Sunday, June 5, 2011
I have done nothing at all that was of any consequence to myself or others. I woke up. I showered. I sort of half attempted blowdrying my hair. In realizing that I would likely not do much today I stopped blowdrying my hair when it was only half dry. I have not put on any makeup. I did, however, brush my teeth. That's a must. I got some breakfast from downstairs. I ate it in my bedroom while finishing Jane Austen's Emma. Then I sat and watched Gilmore Girls on my laptop. Then it was lunch. I reheated leftovers. I contemplated doing something substantial with my afternoon. Instead, I went back upstairs and watched more Gilmore Girls episodes on my laptop. Then it was dinner. I went downstairs and heated up a leftover turkey dog. Now I'm contemplating the rest of my evening and let's be honest, it will likely include copious amounts of internet surfing, or possibly more Gilmore Girls.
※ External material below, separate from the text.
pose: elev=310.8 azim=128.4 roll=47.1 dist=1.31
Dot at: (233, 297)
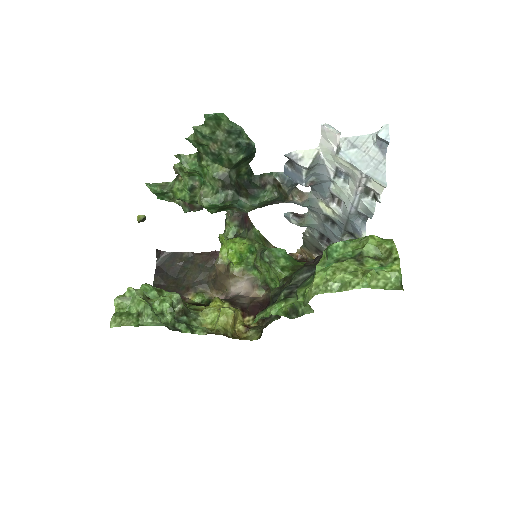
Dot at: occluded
I love lazy days like these sometimes. I think our bodies and minds need them once in a while. Well, my body could probably use some exercise once in a while too, but I don't listen to that very often. I likely need a little more balance.
Saturday, June 4, 2011
So I've realized recently that sometimes when I speak it comes out very slow. Now I know that I'm not a genius, like an Albert Einstein or anything like that. However, I do feel that I am intelligent and should be able to carry on a coherent conversation without the awkward pausing and "umm"s that I seem to have a propensity for. I've always considered what could possibly be the cause of my speaking so slowly sometimes.
Today it clicked. It's my brain. It works too quickly. No, I'm not getting all arrogant like my brain is bigger than yours or better than yours. Mine is just fast. I am sure many people in the world have this same problem. My brain moves so fast sometimes that it's hard for me to even process a thought and form it into a coherent sentence before my brain moves on to something else entirely.
What I should say quickly: "I like your coat."
How it comes out:
(thinking) Oh, I like her coat. (speaking)"I"....oh, coats, I really need to get a new fall jacket. Maybe there is a sale at the mall..."like"...I really like that store with the things in the window. Lots of colour and pretty accessories. Maybe I will pop in there too. I can always use more accessories. Oh what was I saying?..."your"...Maybe I have too many accessories though, yeah, I probably do. I have a lot. I probably don't need anymore. But what I really need is to get gas, an oil change, some chips, some apples. I need to make a list. Where is my iPhone? I swear it was in this pocket. Oh, wasn't I speaking? Oh yeah, whoops..."coat. I like your coat. Sorry."
And the person who is trying to have a conversation with me is staring at me dumbfounded this entire time wondering how it could possibly take me that long to form a four-word sentence. It's FOUR WORDS.
Sometimes I think I'm a bit of an idiot.
Other times the brain and the mouth work much too well together. Those times are embarrassing too. However, I think I'd rather be known for not having a filter than for making conversations ridiculously long, boring and hard to follow because I can't complete a sentence without getting distrac.......oh look! A squirrel!
An unhappy froggy and a surprised/confused cow. We told my 4-year-old cousin that it was a cow and she said, "Cows aren't that colour." To which her Dad replied, "Pink cows make strawberry milk." She looked at me completely confused and all I could do was nod and smile. Hopefully it doesn't break her heart when she finds out she was right all along and pink cows don't really exist and strawberry milk is just a flavouring made out of gross chemicals and food colouring. Sigh. I wish we had pink cows to make real strawberry milk.